= REQUIRED ACTION =
Filter the listing below, keeping only the lines with the word "linecap".

= RECORDS SHOWN =
[Start of section]

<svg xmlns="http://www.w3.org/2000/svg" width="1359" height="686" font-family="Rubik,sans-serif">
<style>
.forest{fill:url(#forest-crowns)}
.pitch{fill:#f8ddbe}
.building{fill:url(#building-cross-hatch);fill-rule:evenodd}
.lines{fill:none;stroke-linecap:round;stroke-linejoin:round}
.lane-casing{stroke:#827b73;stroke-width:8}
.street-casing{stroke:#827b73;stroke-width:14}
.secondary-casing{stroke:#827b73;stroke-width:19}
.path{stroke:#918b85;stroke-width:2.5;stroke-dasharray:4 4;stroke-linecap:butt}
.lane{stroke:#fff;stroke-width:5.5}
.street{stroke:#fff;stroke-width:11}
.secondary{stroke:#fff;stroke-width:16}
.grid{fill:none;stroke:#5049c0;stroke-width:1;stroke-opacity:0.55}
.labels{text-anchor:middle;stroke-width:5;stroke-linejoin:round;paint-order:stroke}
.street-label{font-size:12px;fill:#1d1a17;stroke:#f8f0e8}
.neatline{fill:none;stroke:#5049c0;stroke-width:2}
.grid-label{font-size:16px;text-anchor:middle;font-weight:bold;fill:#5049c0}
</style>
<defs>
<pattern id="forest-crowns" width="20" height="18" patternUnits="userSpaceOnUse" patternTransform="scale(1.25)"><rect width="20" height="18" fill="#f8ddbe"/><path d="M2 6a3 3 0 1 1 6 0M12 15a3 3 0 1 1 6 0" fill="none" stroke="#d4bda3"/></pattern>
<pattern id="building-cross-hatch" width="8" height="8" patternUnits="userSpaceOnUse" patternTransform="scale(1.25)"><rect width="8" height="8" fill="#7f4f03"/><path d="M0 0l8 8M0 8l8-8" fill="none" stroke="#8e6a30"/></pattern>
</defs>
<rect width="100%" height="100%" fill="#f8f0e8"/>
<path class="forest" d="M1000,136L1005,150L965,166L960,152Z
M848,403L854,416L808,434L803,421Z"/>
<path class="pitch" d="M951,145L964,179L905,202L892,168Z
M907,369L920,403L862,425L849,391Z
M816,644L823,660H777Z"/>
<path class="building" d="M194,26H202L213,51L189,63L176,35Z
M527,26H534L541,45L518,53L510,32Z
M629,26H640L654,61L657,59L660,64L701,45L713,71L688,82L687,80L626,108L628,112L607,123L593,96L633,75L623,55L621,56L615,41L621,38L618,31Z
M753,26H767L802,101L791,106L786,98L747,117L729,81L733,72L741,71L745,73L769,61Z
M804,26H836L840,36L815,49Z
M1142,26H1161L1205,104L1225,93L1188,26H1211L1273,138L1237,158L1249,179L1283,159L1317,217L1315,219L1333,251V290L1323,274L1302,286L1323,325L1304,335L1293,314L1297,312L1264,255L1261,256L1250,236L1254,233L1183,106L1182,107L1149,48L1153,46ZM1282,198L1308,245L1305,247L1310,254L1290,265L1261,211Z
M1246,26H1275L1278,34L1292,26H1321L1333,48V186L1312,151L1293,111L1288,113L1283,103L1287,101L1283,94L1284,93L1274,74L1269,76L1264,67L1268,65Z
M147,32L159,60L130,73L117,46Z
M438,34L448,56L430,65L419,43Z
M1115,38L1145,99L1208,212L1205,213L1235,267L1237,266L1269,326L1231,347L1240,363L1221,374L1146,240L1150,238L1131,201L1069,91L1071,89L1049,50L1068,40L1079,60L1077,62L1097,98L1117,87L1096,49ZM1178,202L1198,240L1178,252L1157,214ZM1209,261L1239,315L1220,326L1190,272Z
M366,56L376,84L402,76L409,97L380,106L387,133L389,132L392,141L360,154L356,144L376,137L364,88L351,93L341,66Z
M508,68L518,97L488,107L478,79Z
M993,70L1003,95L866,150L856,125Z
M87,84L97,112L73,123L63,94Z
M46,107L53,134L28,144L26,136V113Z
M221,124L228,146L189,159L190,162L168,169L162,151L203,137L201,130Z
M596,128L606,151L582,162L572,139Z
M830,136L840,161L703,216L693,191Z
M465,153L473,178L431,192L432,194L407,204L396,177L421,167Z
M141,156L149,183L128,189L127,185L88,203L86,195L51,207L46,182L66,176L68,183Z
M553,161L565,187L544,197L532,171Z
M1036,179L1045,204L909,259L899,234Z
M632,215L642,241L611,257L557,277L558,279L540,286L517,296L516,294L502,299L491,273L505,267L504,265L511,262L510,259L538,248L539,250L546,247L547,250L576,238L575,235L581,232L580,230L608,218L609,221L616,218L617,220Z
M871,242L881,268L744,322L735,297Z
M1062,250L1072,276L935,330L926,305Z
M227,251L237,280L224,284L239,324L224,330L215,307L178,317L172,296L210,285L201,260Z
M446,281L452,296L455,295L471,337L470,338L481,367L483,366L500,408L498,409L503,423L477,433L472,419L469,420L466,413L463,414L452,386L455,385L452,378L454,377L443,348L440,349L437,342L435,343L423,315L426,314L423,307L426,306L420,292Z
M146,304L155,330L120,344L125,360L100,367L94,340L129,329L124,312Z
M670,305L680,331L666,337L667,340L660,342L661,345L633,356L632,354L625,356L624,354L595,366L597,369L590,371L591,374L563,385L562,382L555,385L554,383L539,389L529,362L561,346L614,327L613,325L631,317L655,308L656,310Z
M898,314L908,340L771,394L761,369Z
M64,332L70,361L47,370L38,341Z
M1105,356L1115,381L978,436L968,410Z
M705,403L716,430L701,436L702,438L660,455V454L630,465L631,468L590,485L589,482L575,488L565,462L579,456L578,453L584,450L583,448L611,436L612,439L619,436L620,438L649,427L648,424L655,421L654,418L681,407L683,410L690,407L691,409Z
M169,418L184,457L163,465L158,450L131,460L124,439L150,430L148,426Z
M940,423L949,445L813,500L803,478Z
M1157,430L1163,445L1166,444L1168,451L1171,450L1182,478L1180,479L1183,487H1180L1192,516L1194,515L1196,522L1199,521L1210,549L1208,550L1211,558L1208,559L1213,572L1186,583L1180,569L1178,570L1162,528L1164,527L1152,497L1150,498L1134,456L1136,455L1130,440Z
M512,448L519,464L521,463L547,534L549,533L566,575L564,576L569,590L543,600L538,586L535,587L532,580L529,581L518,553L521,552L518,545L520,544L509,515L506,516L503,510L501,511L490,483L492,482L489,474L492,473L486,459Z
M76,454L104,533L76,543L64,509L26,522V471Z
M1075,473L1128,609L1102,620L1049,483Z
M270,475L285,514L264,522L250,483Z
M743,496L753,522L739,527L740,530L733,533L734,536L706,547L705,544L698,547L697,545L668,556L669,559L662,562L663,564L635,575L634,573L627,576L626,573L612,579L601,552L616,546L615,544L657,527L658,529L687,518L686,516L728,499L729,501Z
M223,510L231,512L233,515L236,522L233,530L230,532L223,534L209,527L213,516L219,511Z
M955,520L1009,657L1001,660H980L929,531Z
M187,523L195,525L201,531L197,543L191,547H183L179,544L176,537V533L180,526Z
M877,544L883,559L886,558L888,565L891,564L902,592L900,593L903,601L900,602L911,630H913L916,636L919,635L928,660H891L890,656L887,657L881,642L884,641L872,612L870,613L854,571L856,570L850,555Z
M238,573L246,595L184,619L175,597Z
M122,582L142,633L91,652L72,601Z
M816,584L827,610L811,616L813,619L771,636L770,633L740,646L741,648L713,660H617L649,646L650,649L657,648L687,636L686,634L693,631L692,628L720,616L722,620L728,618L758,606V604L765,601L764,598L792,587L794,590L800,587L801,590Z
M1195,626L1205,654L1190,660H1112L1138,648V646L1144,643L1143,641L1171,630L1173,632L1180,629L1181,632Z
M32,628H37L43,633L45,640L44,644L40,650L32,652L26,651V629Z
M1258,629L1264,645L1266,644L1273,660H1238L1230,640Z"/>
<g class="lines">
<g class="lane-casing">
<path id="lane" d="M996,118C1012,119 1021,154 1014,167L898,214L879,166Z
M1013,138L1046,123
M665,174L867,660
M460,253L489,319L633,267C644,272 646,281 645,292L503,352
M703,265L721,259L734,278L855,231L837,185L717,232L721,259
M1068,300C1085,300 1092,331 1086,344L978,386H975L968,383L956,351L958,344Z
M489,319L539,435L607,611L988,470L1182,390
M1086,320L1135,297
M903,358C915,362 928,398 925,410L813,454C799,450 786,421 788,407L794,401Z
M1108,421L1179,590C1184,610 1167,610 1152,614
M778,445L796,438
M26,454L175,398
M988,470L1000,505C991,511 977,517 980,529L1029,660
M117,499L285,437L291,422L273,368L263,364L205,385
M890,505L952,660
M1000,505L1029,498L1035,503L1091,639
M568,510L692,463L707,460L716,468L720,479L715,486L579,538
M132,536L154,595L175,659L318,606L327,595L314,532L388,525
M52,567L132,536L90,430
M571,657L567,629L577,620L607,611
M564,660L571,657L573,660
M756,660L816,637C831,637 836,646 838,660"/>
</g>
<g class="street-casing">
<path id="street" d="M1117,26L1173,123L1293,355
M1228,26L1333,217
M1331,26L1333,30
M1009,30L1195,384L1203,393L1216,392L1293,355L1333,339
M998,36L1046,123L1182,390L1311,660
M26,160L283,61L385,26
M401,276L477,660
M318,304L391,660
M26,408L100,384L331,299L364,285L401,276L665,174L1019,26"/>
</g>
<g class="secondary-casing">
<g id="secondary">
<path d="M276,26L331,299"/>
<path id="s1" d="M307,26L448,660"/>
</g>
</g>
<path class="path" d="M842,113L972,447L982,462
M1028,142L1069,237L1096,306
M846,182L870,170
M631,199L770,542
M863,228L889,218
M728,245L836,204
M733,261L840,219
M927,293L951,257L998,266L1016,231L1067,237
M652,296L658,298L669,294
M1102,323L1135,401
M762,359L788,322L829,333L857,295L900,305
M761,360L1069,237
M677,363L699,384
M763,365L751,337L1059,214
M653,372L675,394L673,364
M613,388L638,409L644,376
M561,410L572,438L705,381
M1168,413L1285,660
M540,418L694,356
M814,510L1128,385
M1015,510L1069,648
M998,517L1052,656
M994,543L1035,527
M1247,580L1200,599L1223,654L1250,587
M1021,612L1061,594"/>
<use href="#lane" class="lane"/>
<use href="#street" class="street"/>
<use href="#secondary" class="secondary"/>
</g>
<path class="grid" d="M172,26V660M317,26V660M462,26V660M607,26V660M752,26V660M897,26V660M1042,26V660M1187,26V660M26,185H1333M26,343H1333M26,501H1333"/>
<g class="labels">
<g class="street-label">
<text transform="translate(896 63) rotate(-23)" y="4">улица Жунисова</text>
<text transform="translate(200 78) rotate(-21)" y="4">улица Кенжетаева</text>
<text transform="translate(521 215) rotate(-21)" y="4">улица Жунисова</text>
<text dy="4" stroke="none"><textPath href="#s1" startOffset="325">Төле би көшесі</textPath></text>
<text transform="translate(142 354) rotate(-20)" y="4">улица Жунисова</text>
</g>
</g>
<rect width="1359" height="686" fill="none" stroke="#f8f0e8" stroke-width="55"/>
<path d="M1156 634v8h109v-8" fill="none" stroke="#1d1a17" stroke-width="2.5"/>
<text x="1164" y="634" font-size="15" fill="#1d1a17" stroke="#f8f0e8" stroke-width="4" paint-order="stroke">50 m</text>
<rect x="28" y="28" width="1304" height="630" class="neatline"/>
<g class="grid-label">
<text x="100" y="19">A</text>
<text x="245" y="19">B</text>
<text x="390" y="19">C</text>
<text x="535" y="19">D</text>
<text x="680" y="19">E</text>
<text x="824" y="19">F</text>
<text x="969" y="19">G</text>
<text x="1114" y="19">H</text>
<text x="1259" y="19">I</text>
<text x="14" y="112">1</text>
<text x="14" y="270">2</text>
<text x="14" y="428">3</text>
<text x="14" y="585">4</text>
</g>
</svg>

[End of section]

= COMPLETED EXERCISE =
.lines{fill:none;stroke-linecap:round;stroke-linejoin:round}
.path{stroke:#918b85;stroke-width:2.5;stroke-dasharray:4 4;stroke-linecap:butt}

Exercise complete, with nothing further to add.